Except for math, all our tests are in the form of essays and often require illustrations.   For biology finals we are given a blank piece of paper and two hours to illustrate the circulation of the heart.   For geography we have to draw the map of Africa and fill in all that we know.  We bring color pencils to exams.

Though we are expected to help one another at other times, our tests and exams are designed to be competitive.  Each teacher has her own system of grading, but they all use numbers, like judges in the Olympics.   Instead of 1 to 10, they grade from 60 to 100.  No one starts under 60 – she would not be in the class.   Except for math, in which we can get 100, we are graded mostly on knowledge but also on presentation, and no one gets 100 – there is always room for improvement.

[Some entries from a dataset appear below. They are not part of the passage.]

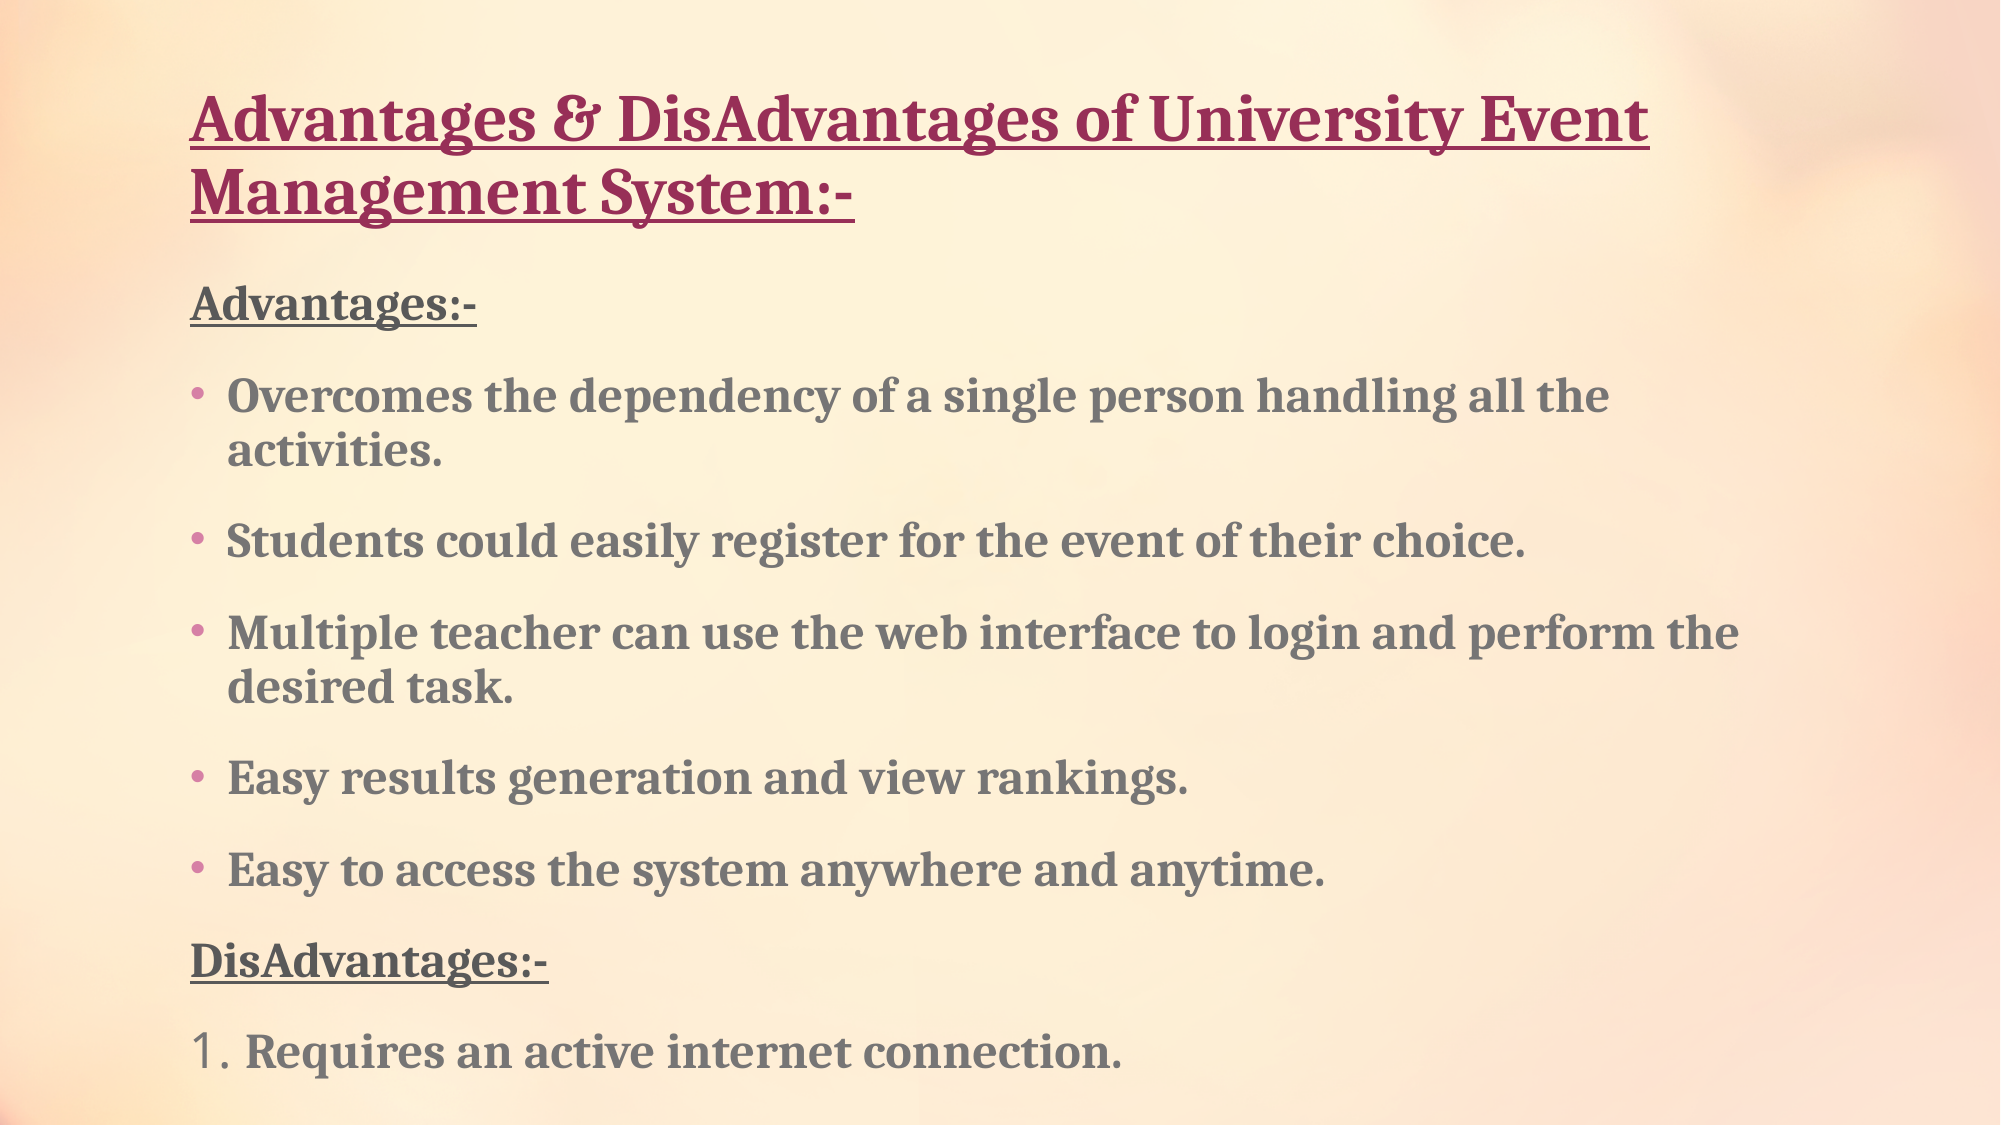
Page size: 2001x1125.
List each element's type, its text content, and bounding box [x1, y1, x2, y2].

title Advantages & DisAdvantages of University Event Management System:- [174, 75, 1825, 237]
list Advantages:- Overcomes the dependency of a single person handling all the activities. Students could easily register for the event of their choice. Multiple teacher can use the web interface to login and perform the desired task. Easy results generation and view rankings. Easy to access the system anywhere and anytime. DisAdvantages:- 1. Requires an active internet connection. [174, 270, 1825, 1090]
picture [0, 0, 2001, 1125]
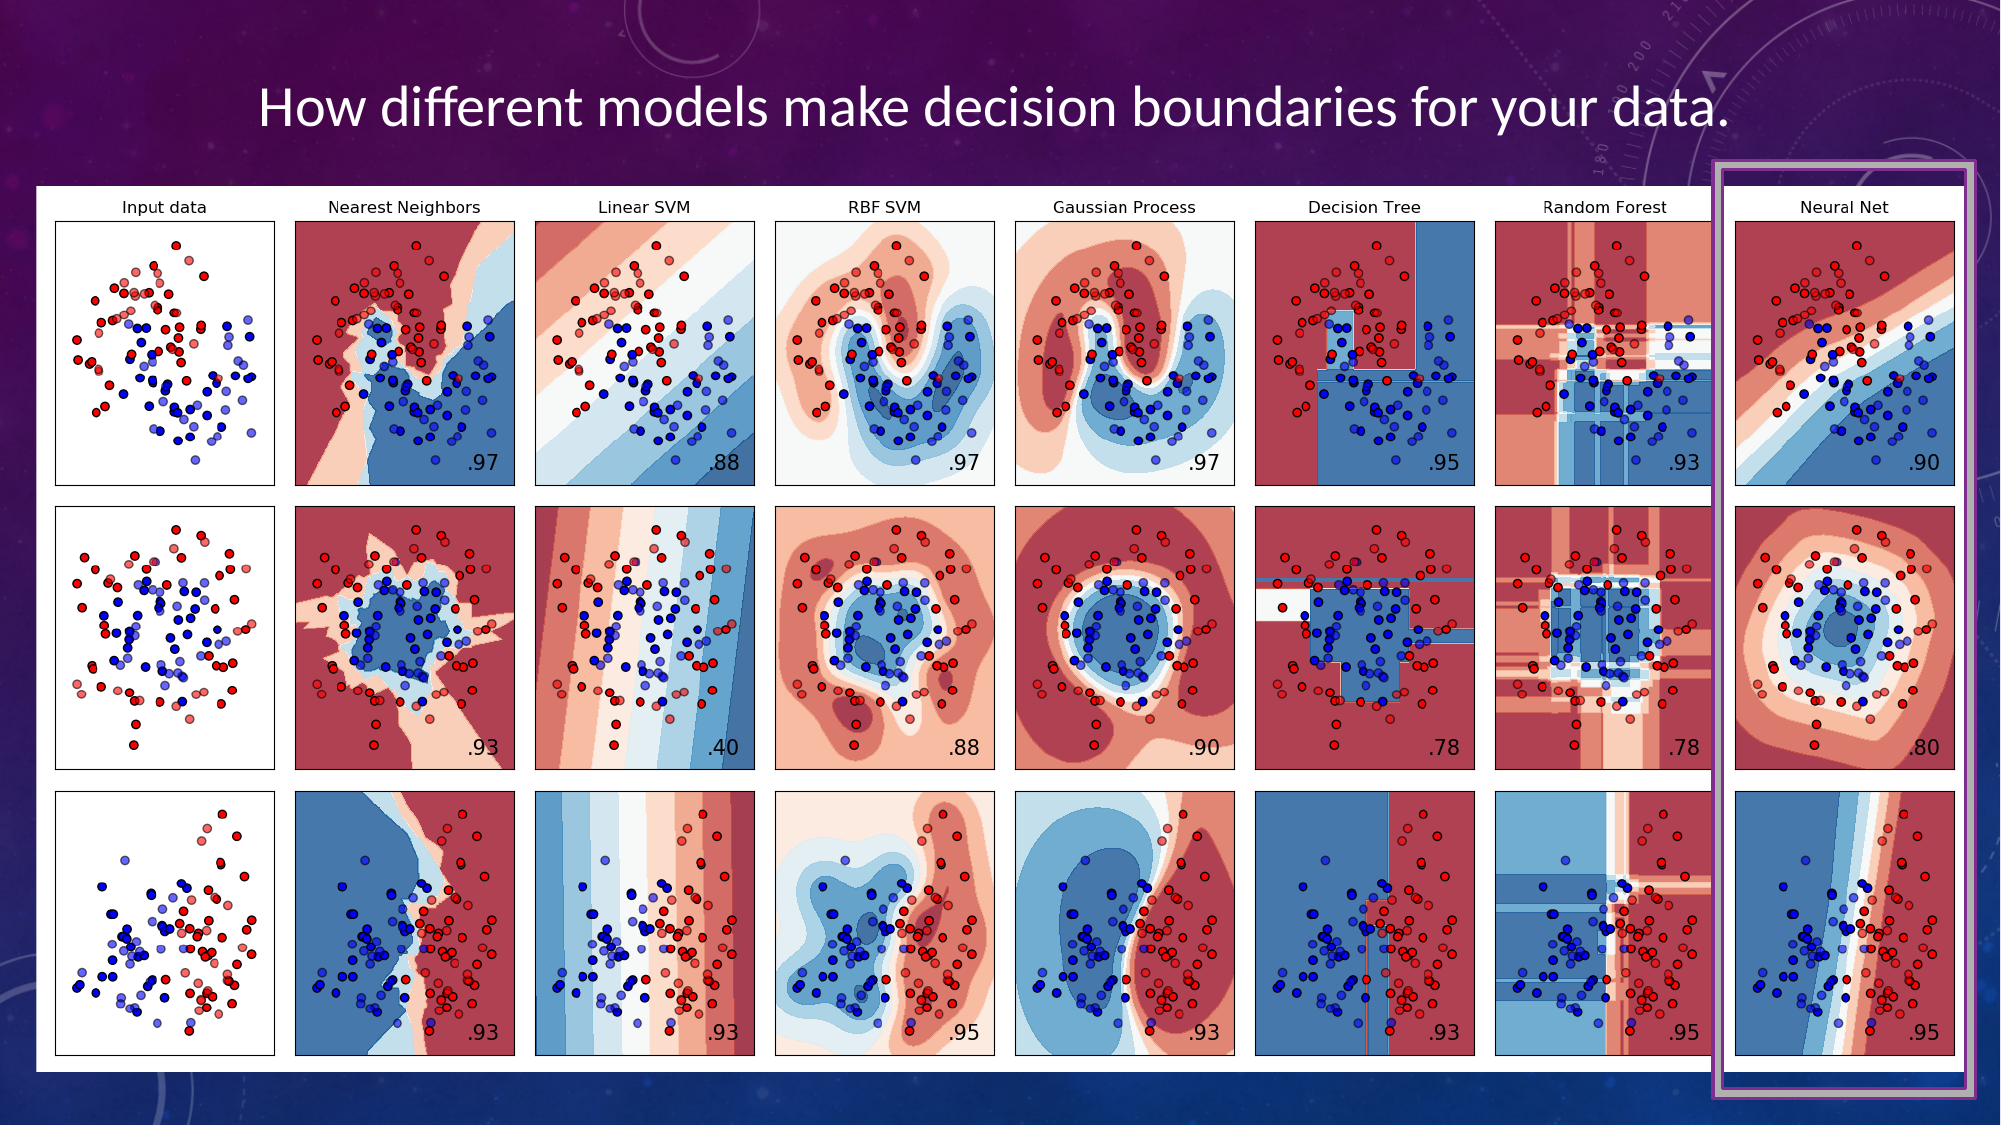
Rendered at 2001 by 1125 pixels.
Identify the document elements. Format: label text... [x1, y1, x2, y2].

text_box How different models make decision boundaries for your data. [243, 61, 1761, 146]
text_box [1711, 159, 1977, 1100]
picture [0, 0, 2001, 1125]
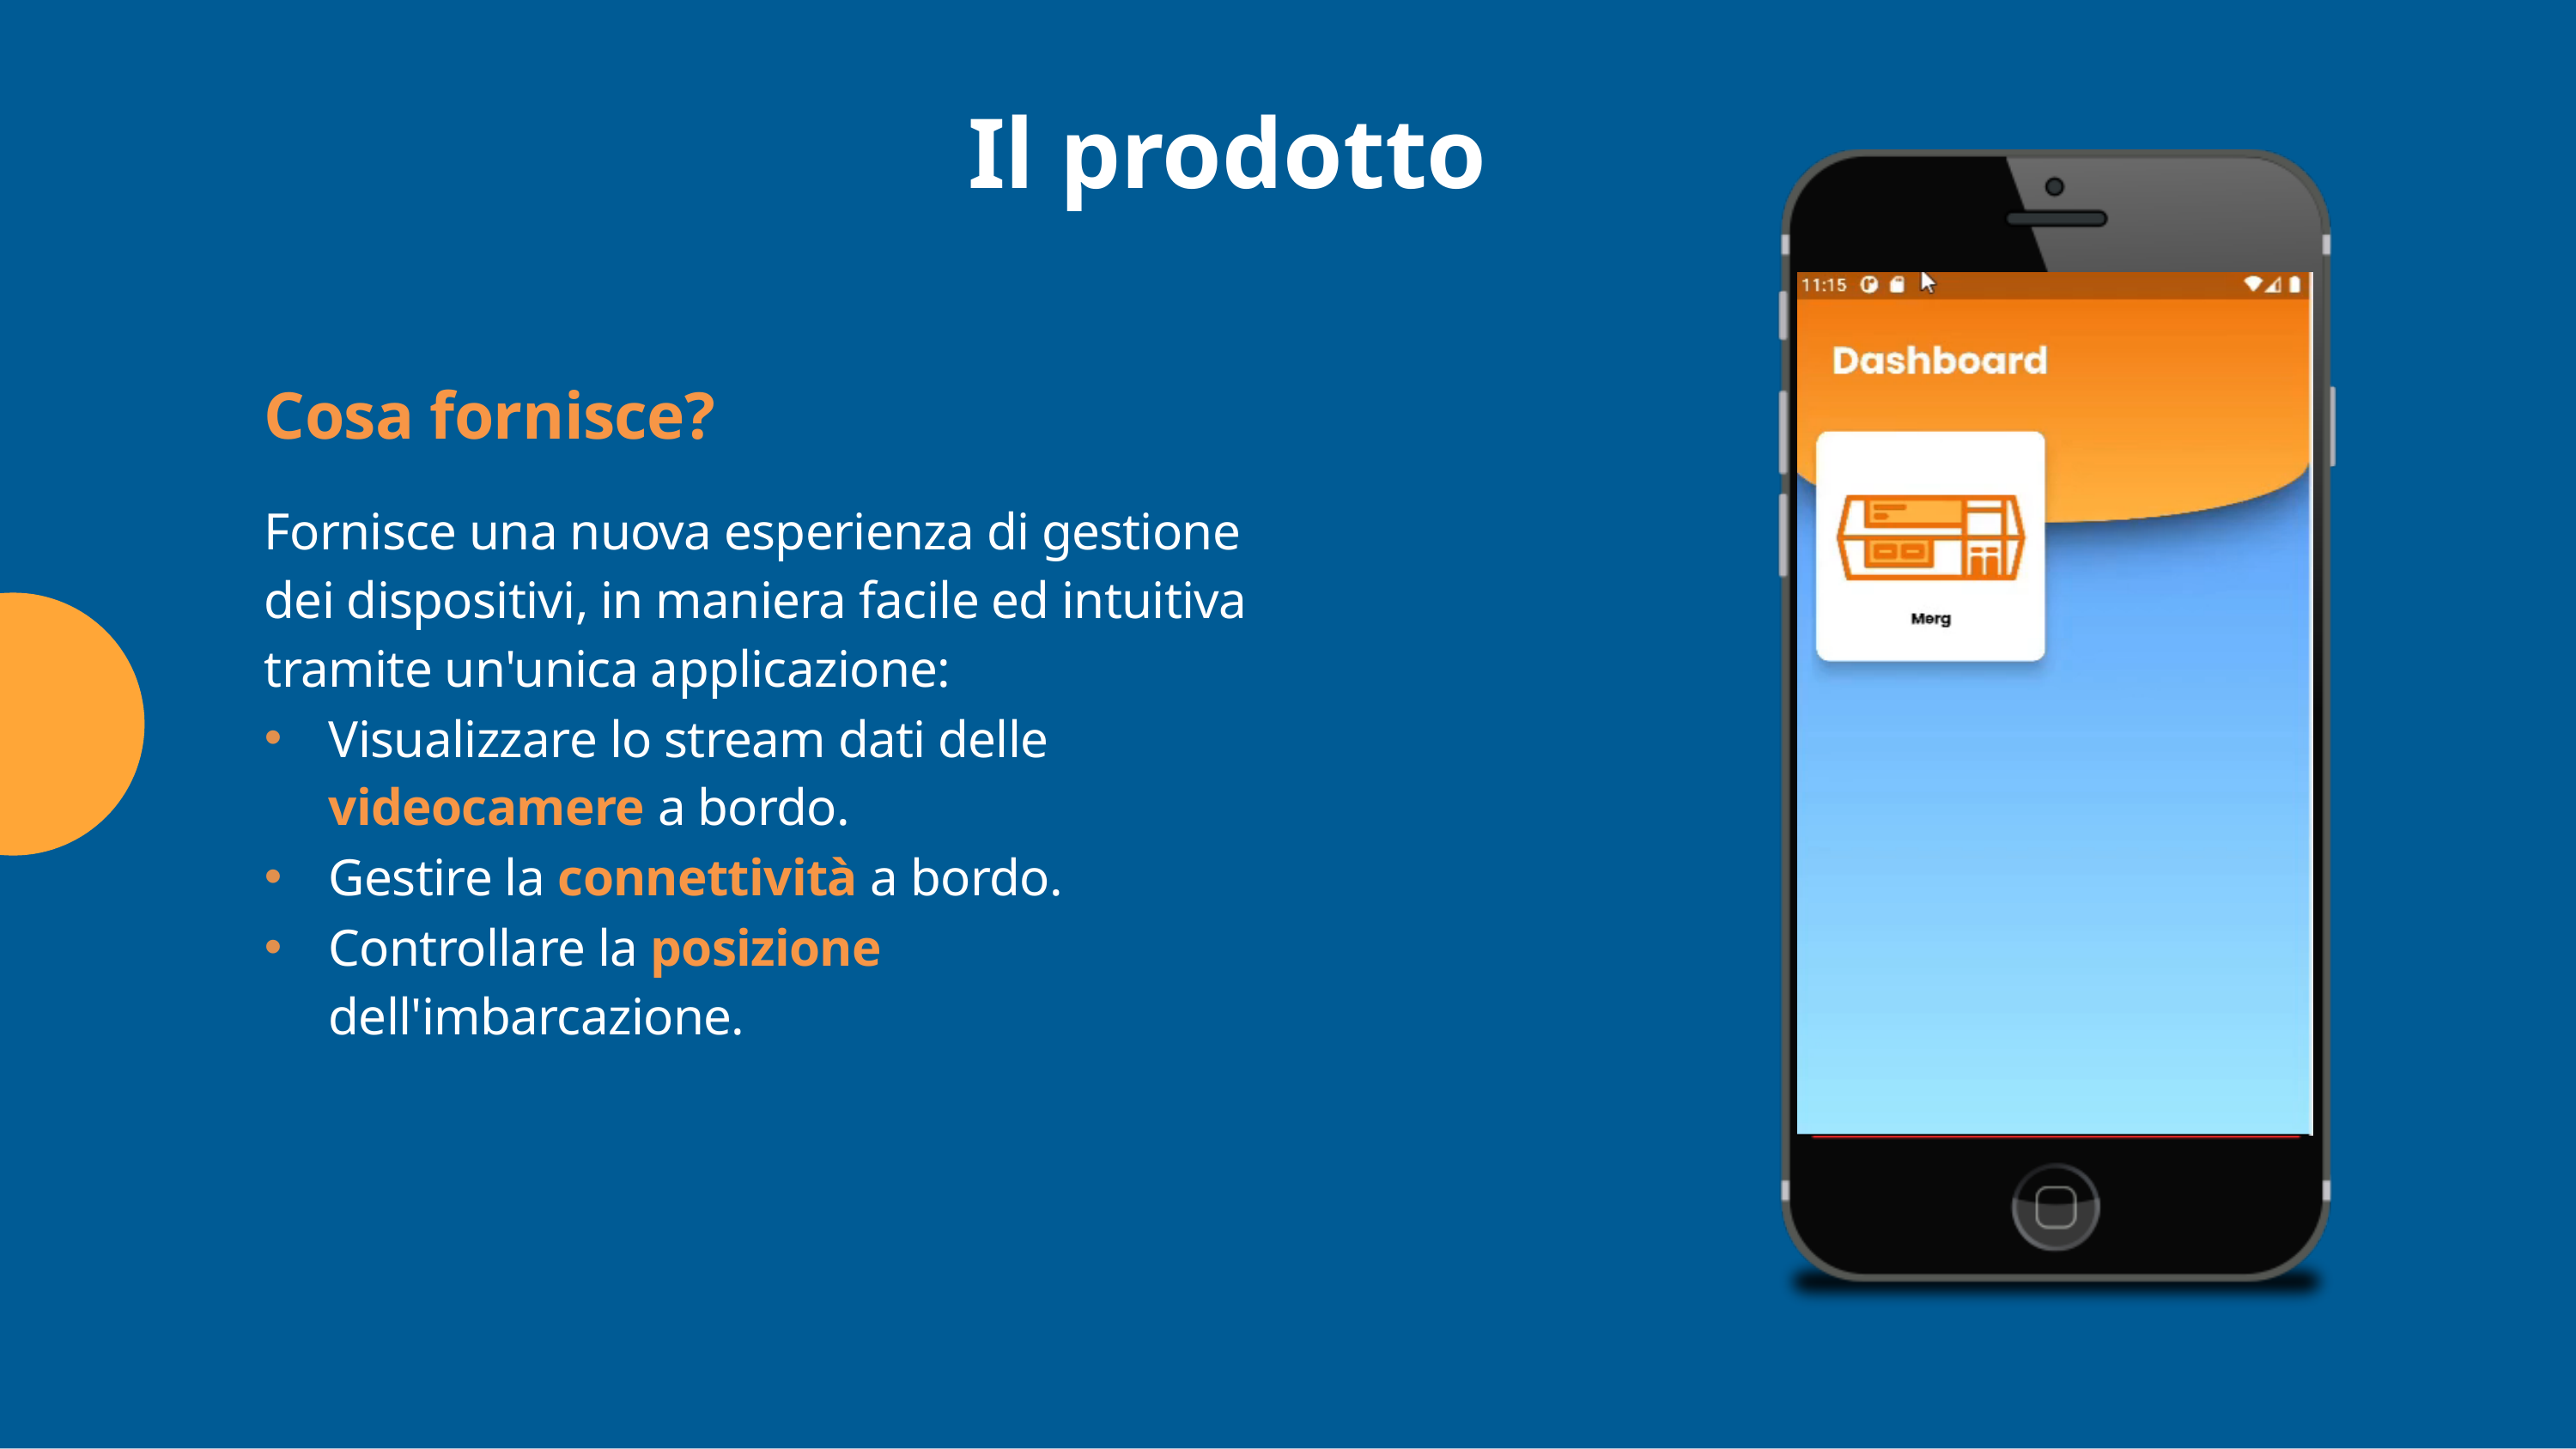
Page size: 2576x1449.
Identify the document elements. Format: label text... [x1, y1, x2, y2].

text_box [0, 592, 145, 856]
text_box Il prodotto [966, 90, 2231, 209]
picture [1473, 149, 2576, 1320]
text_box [1796, 271, 2314, 1137]
title Cosa fornisce? [262, 361, 1468, 606]
text_box Fornisce una nuova esperienza di gestione dei dispositivi, in maniera facile ed intuitiva tramite un'unica applicazione: Visualizzare lo stream dati delle videocamere a bordo. Gestire la connettività a bordo. Controllare la posizione dell'imbarcazione. [262, 489, 1272, 1045]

I wonder for the first time whether I have a different way of studying that depends less on repetition than on the quality of concentration.  I see patterns and structures and fit the details into them.  It is visual in the sense that when I get the right focus, so to speak, on a page, I will have a visual memory of the order of the paragraphs, and the order and even the spelling of the words.  Any images on the page are gifts, like extra markers.

If I am not distracted, I need to do this twice, and once more for review before an exam.  There is more than enough time in my day, especially if I concentrate in class, which gets me halfway there.  I sit in the front row for that reason.

Annie is dedicated.   She is working for a scholarship to an American college, and her whole family is cheering her on.

I don’t have such a clear plan.   All I have is this magnet thing that pulls me forward.   It is as tyrannical as a demon drug master.